- WHAT YOU WILL DO:
- A) According to the text on the kinetic model of Notch ankyrin domain folding, for how many variants does the model predict the relative folding rates?
- B) In the text on the kinetic model of Notch ankyrin domain folding, rewrite the paragraph beginning "Despite the overall agreement" as a short list that keeps its main facts.
- C) Extend the text on the kinetic model of Notch ankyrin domain folding, starting after its final sentence.

- TEXT SECTION:
The landscape-based kinetic model predicts an experimentally observed change in folding pathway that results from C-terminal stabilization. (A) Experimentally determined Φ values (black histogram bars) associated with each repeat in Nank1-7Δ 22 and (B) the consensus-stabilized construct reflect the extent to which repeats become structured in the rate-limiting steps in folding. The C-terminal shift of high Φ values in the consensus-stabilized construct indicates a change in folding pathway. Landscape-based Φ values (red histogram bars) match the distribution and relative magnitude of the experimentally determined Φ values, indicating that the different folding pathways are reproduced in the simulations. [Color figure can be viewed in the online issue, which is available at www.interscience.wiley.com.]

Discussion

In this study, we have used an experimentally determined folding free energy landscape to generate a kinetic model for folding of the Notch ankyrin domain. This model accurately predicts monophasic folding and biphasic unfolding (Figs. 3 and 6), curvature in the unfolding limb of the chevron plot (see Fig. 7), population of an on-pathway unfolding intermediate in which the central repeats remain structured, the relative folding rates of 19 variants (see Fig. 8), and a change in the folding pathway that results from C-terminal stabilization (see Fig. 9). Since the landscape-based predictions are determined from the distribution of equilibrium energies of folded repeats, this agreement suggests that the mechanism, pathway, and rate of folding of the Notch ankyrin domain are determined by the local stability of individual repeats. Thus, knowledge of the local stability distributions in proteins should be essential (and in some cases sufficient) for predicting such kinetic features.

Despite the overall agreement between experimental and landscape-predicted kinetics, there is one feature of the unfolding data that is not reproduced by the model. Specifically, ala→gly substitution in repeats 2, 5, and 7 eliminates the minor unfolding phase,22 an observation that is captured by the landscape model for substitution in repeat 7 but not in repeats 2 or 5 (Supporting Fig. 3). In addition, the magnitude of the model-based Φ values deviate from the experimentally determined values (see Fig. 9). Thus, improvements can be made to model, possibly by an experimental determination of the variation in interfacial free energy between each repeat in the Notch ankyrin domain.

- DATA FOR ANALYSIS:
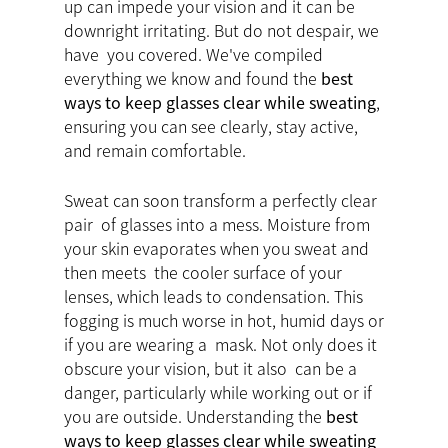
up can impede your vision and it can be
downright irritating. But do not despair, we
have you covered. We've compiled
everything we know and found the
best
ways to keep glasses clear while sweating
,
ensuring you can see clearly, stay active,
and remain comfortable.
Sweat can soon transform a perfectly clear
pair of glasses into a mess. Moisture from
your skin evaporates when you sweat and
then meets the cooler surface of your
lenses, which leads to condensation. This
fogging is much worse in hot, humid days or
if you are wearing a mask. Not only does it
obscure your vision, but it also can be a
danger, particularly while working out or if
you are outside. Understanding the
best
ways to keep glasses clear while sweating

- ANSWERS PROVIDED:
- A) The model predicts the relative folding rates of 19 variants.

- B)
- One feature of the unfolding data is not reproduced by the landscape model.
- Ala→gly substitution in repeats 2, 5, and 7 eliminates the minor unfolding phase, but the model captures this only for repeat 7, not for repeats 2 or 5.
- The magnitudes of the model-based Φ values deviate from the experimentally determined values.
- The model could be improved, possibly by experimentally determining how the interfacial free energy varies between each repeat in the Notch ankyrin domain.

- C)
The landscape-based kinetic model is similar to the diffusion collision model (DCM) of protein folding,37 which has been used with some success to predict the folding rates of small globular proteins.3841 In the DCM, both the stability of individual structural regions (microdomains) and the sequence distance between microdomains contribute to folding rate. Repeat proteins provide a simplification to the DCM because the interacting microdomains (treated here as individual repeats) are all separated by the same sequence distance along the polypeptide chain. Thus, the DCM for repeat proteins simplifies to a model in which the major determinant of folding rate is the local stability of individual repeats. Our results suggest that knowledge of the experimentally determined distribution of local stability in a globular protein, coupled with a DCM-like treatment of interacting segments, could be used to predict the detailed folding kinetics for nonrepeat proteins.

Similar to the DCM, in our landscape-based kinetic model, the major kinetic barrier for folding in our model comes from folding of adjacent unstable repeats, prior to realizing the mutually stabilizing interfacial energy. The high instability of the individual ankyrin repeats14,19 may result in the large discrepancy between the measured folding rate of the Notch ankyrin domain (∼0.3 s−1)25 and the fast predicted folding rate based on contact order (∼106 s−1).42

Predictions from the landscape-based model used here are sensitive to the relative free energies of individual repeats. This sensitivity suggests that simulations aiming to characterize folding rates and pathways would be greatly enhanced by accurate predictions of local stability.22,43 Thus, a challenge for future simulations, both for repeat proteins and globular proteins, will be to implement an energy potential that can recapitulate the experimentally observed distribution of folding free energy across different regions of proteins.

Methods

Protein expression and thermodynamic analysis

Variants of the Notch ankyrin domain are named by their type of substitution (AG indicates ala → gly substitution) and the repeat number of the substitution. Variants were constructed in the full length construct (designated by a *), in a construct that lacks the nine C-terminal residues (designated by a Δ23), and in a consensus-stabilized construct (designated by 1-5C235).

For the present studies, two novel stabilizing substitutions were introduced into the Notch ankyrin domain. Both substitutions are located at the 13/33 consensus sequence position,44 in repeats 3 (asp → gly, DG3*) and 7 (leu → gly, LG7*). Site-directed mutagenesis was performed using the Stratagene QuikChange Mutagenesis Kit (La Jolla, CA). Variants of the Notch ankyrin domain were expressed in the E. coli BL21(DE3) cell line and purified as described elsewhere.45 Urea-induced equilibrium unfolding transitions were determined by CD spectroscopy as described in Ref. 46, and are shown for the DG3* and DG3*/LG7* in Supporting Figure 2(A). Unfolding free energies were determined by fitting a linear energy model to the equilibrium transitions using a two-state model. Refolding and unfolding rate constants and urea dependencies for these new variants were determined as described in Ref. 22; chevron plots are shown in Supporting Figure 2(B,C). Free energies of unfolding and rate constants for these variants are reported in Table I, along with values for other variants taken from the literature.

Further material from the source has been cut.